Kddcup 99 dataset

The KDD Cup “99 dataset was created by processing the tcpdump portions of the 1998 DARPA Intrusion Detection System (IDS) Evaluation dataset, created by MIT Lincoln Lab [2]. The artificial data (described on the dataset’s homepage) was generated using a closed network and hand-injected attacks to produce a large number of different types of attack with normal activity in the background. As the initial goal was to produce a large training set for supervised learning algorithms, there is a large proportion (80.1%) of abnormal data which is unrealistic in real world, and inappropriate for unsupervised anomaly detection which aims at detecting “abnormal” data, i.e.:

  • qualitatively different from normal data

  • in large minority among the observations.

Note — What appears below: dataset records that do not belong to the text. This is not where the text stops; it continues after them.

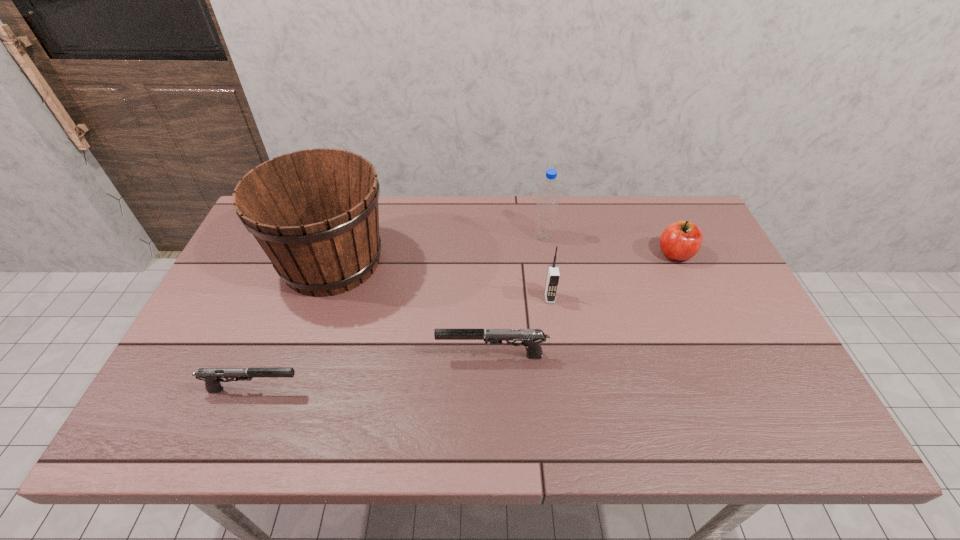
Where is `free point that keeps the guns evenly spaced on the right`? This screenshot has height=540, width=960. free point that keeps the guns evenly spaced on the right is located at coordinates (705, 326).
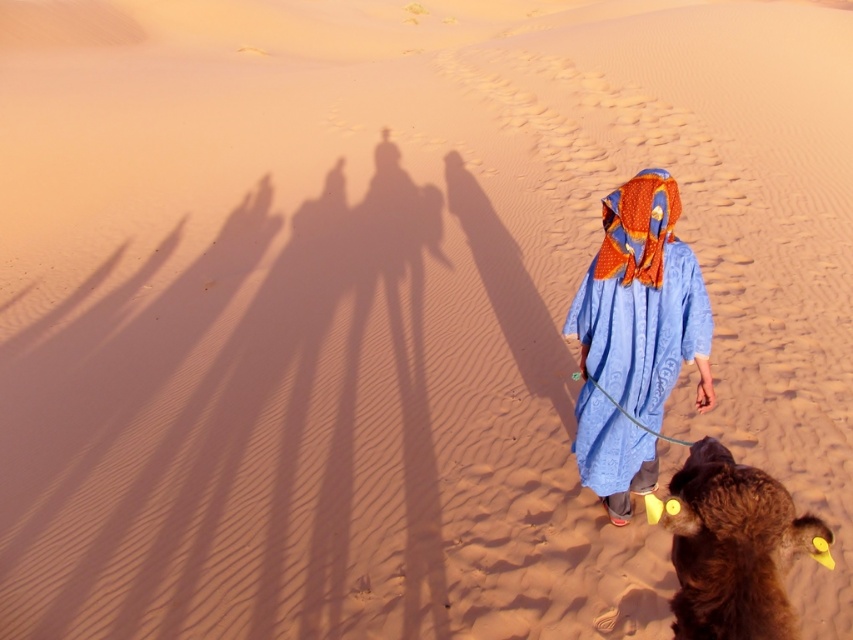
Can you confirm if blue woven fabric at center is wider than brown fuzzy camel at lower right?

Yes, blue woven fabric at center is wider than brown fuzzy camel at lower right.

Is point (613, 396) closer to camera compared to point (721, 458)?

That is False.

You are a GUI agent. You are given a task and a screenshot of the screen. Output one action in this format:
    pyautogui.click(x=<x>, y=<y>)
    Task: Click on the blue woven fabric at center
    
    Given the screenshot: What is the action you would take?
    pyautogui.click(x=642, y=301)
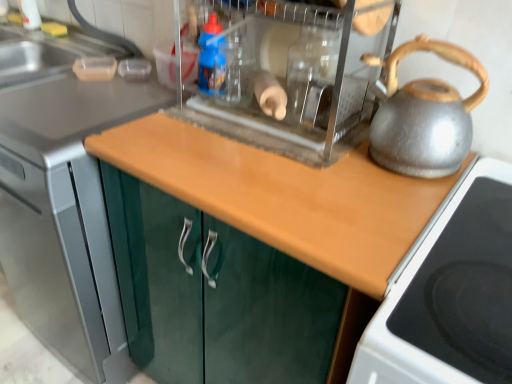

We thus transform the KDD Data set into two different data sets: SA and SF.

  • SA is obtained by simply selecting all the normal data, and a small proportion of abnormal data to gives an anomaly proportion of 1%.

  • SF is obtained as in [3] by simply picking up the data whose attribute logged_in is positive, thus focusing on the intrusion attack, which gives a proportion of 0.3% of attack.

  • http and smtp are two subsets of SF corresponding with third feature equal to “http” (resp. to “smtp”).

General KDD structure:

Samples total

4898431

Dimensionality

41

Features

discrete (int) or continuous (float)

Targets

str, “normal.” or name of the anomaly type

SA structure:

Samples total

976158

Dimensionality

41

Features

discrete (int) or continuous (float)

Targets

str, “normal.” or name of the anomaly type

SF structure:

Samples total

699691

Dimensionality

4

Features

discrete (int) or continuous (float)

Targets

str, “normal.” or name of the anomaly type

http structure:

Samples total

619052

Dimensionality

3

Features

discrete (int) or continuous (float)

Targets

str, “normal.” or name of the anomaly type

smtp structure:

Samples total

95373

Dimensionality

3

Features

discrete (int) or continuous (float)

Targets

str, “normal.” or name of the anomaly type

sklearn.datasets.fetch_kddcup99() will load the kddcup99 dataset; it returns a dictionary-like object with the feature matrix in the data member and the target values in target. The « as_frame » optional argument converts data into a pandas DataFrame and target into a pandas Series. The dataset will be downloaded from the web if necessary.